Vernon Quaal’s dairy barn in Otter Tail County is leaking in the worst possible place — right over his milking parlor.
The trouble is, he can’t find anyone to fix it at a price he can afford. Over the years, the situation has gotten worse and worse, and now the wood underneath has rotted and a whole section of barn roof needs to be replaced.
“It’s cheaper to build a new building than it is to fix anything,” he said.
Quaal has plenty of company throughout greater Minnesota. On social media pages throughout the state, homeowners lament their inability to find people to help with home maintenance and repairs, from replacing bricks fallen from chimneys to new windows.
Resort owner Ardy Hoye said she’s lived in Otter Tail County for 49 years. It used to be that handymen would advertise their services on signs next to their driveways. For more than a year, she has been trying to find someone to paint two ceilings in her cabins — a job too big for her and her husband, who are aging, but not big enough for a painting contractor who can make more money painting entire houses or commercial buildings.
“It used to be you would get people around and they would return your call and they would come out and do some things,” she said. “It really is difficult to get some of these smaller projects done.”

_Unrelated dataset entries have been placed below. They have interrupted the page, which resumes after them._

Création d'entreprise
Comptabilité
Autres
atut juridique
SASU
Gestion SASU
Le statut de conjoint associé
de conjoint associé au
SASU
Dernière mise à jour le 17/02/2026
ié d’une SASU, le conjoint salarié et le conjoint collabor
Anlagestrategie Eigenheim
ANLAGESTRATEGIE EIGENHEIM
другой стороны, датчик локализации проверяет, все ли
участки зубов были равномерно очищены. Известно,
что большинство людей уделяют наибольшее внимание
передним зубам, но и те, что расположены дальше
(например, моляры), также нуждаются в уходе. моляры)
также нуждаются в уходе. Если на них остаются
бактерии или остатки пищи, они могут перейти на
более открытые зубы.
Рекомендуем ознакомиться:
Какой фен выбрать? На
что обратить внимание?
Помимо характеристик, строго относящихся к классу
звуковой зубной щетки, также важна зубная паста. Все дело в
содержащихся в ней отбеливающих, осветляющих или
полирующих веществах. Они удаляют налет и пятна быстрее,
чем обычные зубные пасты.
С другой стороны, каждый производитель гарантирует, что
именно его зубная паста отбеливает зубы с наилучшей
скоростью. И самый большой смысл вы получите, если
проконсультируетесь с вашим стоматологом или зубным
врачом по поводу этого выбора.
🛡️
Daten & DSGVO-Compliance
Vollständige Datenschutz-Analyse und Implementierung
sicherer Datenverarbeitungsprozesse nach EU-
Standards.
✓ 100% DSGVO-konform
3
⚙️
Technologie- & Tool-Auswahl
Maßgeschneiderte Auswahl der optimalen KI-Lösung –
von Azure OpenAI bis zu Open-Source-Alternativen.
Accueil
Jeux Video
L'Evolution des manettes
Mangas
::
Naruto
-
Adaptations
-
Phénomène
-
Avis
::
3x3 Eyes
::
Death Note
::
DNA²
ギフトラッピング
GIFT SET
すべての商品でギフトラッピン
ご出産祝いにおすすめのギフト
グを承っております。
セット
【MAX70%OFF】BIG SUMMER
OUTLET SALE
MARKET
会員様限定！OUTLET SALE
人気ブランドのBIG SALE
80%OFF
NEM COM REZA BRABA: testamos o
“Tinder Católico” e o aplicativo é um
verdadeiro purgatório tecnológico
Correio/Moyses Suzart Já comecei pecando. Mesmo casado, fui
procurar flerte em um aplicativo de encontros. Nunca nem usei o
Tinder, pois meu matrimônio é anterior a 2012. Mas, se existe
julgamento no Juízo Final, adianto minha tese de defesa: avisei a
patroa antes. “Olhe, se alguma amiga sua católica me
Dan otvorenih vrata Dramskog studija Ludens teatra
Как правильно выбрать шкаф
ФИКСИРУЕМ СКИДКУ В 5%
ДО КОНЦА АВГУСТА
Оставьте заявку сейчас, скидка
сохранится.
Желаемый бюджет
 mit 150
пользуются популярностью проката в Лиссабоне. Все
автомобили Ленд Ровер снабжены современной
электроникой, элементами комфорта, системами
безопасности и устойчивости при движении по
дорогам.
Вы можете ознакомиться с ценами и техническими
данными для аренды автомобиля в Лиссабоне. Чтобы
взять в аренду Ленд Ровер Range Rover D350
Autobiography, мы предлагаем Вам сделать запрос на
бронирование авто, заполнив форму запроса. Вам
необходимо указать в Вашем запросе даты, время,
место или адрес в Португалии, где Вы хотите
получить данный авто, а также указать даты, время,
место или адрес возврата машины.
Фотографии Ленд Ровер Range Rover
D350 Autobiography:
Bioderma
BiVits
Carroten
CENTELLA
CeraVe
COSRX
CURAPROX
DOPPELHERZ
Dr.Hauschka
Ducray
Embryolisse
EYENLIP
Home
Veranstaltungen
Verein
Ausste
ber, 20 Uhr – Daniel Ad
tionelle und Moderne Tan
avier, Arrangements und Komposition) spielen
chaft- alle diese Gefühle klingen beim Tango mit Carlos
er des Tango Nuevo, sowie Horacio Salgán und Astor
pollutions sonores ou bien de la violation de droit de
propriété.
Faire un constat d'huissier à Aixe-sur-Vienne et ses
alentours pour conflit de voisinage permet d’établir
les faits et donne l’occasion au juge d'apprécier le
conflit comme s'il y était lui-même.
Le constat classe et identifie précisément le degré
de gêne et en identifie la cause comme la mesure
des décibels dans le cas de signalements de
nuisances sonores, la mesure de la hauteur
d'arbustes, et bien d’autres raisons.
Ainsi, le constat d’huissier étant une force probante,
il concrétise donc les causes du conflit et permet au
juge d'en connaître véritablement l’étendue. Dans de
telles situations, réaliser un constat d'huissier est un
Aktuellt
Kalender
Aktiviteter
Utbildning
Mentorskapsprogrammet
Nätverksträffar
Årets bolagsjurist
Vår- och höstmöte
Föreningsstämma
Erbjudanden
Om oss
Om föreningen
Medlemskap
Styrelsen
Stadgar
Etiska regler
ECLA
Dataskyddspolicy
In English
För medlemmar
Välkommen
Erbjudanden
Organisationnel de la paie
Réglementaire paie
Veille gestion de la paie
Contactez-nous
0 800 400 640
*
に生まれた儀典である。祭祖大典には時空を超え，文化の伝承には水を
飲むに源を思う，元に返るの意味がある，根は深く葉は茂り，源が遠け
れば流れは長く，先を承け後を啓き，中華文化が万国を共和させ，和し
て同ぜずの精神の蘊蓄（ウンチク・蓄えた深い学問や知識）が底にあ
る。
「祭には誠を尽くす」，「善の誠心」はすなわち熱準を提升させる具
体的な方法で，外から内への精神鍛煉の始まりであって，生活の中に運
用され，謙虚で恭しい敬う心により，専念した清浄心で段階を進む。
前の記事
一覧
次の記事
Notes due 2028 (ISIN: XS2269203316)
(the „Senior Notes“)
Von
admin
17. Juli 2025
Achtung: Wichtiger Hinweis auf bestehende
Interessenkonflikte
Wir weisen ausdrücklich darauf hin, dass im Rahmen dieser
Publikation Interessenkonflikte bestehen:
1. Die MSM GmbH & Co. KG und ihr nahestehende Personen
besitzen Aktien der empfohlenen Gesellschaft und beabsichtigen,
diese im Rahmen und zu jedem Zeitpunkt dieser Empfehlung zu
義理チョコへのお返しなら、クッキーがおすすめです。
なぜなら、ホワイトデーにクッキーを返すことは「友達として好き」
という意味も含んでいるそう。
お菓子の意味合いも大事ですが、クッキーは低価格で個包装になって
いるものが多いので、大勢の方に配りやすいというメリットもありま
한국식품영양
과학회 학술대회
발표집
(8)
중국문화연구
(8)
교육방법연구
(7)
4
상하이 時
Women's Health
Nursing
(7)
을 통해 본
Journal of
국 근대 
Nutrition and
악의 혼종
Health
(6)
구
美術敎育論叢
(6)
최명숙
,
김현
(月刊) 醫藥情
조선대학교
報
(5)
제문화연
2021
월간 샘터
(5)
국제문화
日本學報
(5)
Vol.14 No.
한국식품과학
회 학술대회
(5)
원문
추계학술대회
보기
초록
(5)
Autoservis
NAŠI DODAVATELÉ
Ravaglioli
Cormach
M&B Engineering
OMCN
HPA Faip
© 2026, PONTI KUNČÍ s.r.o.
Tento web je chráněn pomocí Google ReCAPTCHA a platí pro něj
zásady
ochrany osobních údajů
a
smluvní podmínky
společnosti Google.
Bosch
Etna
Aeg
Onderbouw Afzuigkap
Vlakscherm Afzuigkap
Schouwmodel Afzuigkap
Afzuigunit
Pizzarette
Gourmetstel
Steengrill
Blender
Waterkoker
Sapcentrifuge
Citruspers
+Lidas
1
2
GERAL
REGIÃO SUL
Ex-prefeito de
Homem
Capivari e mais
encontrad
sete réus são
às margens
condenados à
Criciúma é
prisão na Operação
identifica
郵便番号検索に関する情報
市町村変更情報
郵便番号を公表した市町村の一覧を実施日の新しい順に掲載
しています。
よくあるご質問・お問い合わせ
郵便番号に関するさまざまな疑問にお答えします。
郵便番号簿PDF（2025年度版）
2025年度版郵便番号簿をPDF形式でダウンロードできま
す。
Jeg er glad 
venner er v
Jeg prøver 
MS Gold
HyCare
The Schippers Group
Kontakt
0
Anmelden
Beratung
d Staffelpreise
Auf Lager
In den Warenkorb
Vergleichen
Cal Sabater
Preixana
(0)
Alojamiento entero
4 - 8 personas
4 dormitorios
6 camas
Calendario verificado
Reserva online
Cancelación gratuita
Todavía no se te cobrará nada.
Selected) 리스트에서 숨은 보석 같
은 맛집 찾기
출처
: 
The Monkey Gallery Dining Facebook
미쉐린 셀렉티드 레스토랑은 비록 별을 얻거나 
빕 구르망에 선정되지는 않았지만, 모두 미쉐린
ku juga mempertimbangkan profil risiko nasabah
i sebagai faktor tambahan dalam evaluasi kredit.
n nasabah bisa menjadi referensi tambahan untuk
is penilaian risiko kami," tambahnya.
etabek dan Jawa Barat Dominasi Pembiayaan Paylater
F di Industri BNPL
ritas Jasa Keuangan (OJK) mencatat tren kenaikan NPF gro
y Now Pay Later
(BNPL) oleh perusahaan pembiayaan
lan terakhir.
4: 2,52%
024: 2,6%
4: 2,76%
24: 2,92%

Fernando Quijano, a community economist for the University of Minnesota Extension in Moorhead, traces the shortage of handymen — or handy people — to the Great Recession of 2007-2009. The recession was hard on people in the building trades, and many left.
After the recession ended, independent contractors, or handymen, made more money than those employed for wages building homes and businesses. From 2010 to 2015, wage earners in the building trades earned about $20 or $25 an hour, while specialty trade contractors could bring in $32 an hour.